Models of city neighborhoods created by Buffalo public school students are currently on display at the CEPA Gallery. Students made the structures as part of an Architecture & Education Program.
Architecture & Education Committee Chair Linsey Graff says the program which aims to promote the importance of architecture.
“These kids need to learn about their community. They need to learn about some of the local buildings that we have in Buffalo. If they know about them, they can appreciate them, and I think that’s how we can create a generation of kids that have a foundation in appreciating our local architecture,” said Graff.
Twenty teams of local volunteer architects collaborated with Buffalo public school teachers, and University at Buffalo students to teach young people about the profession.
“They work with the architect over a two month period, so they’re required to go in 8 to 10 times. The first 5 or 6 times they’re doing warm up exercises and showing the progress of how they’re learning. They are learning what a floor plan is, they’re learning what a section is, they’re learning what an elevation is,” said Graff.
Discovery School #67, Frederick Law Olmstead #64, Buffalo Academy of Visual and Performing Arts, Buffalo Public School #81, and Community School #53 are the six Buffalo public schools that participated in the project.
The participating classes were educated about the different architectural structures found in the city including the grain elevators, as well as various factories and tenements. Graff says for some of the student’s final project they constructed their dream house out of recycled and non-recycled materials.
“So you see a lot of east side neighborhoods now there’s a lot of houses being demolished and the kids live in these neighborhoods, so we’re trying to tell them there’s an alternative to demolishing a house. You can re-purpose it into something else, but it takes a little bit of a catalyst to get the neighborhood moving,” said Graff.
Community School #53 8th grader Nelson Rodriguez says he enjoyed learning how to use architectural tools.
“They showed us blueprints of actual buildings that they’ve drawn to scale and I thought that was pretty cool, because I’ve never seen a blueprint, even though my Dad is in construction,” said Rodriguez.
Community School #53 Social Studies Teacher Richard Buchnowski says the project also helped clear up his students misconceived notions about what architects actually do for a living.
“We had the students draw what an architect looks like. The pictures that would have indicated they were construction workers. There predetermined thought about what an architect was, was changed by meeting these people and interacting with them and finding they’re normal people, and they just have a specific job, and the job is something they can do with some training,” said Buchnowski.

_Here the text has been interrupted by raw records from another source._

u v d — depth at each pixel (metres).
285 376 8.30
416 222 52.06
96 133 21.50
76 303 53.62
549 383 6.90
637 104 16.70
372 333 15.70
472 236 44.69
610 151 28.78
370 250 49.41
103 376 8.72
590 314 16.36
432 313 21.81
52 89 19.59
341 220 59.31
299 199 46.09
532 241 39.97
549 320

Rodriguez says he can use the skills he learned during the Architecture and Education Program in the future.
“I honestly wasn’t going to go into architecture, I was going to go into filming and stuff, but I’m probably going to use that on sets or something,” said Rodriguez.
The student’s artworks are on display at the CEPA Gallery located inside the Market Arcade Building in downtown Buffalo until January 24th. The Architecture & Education is a program of Buffalo Architecture Foundation.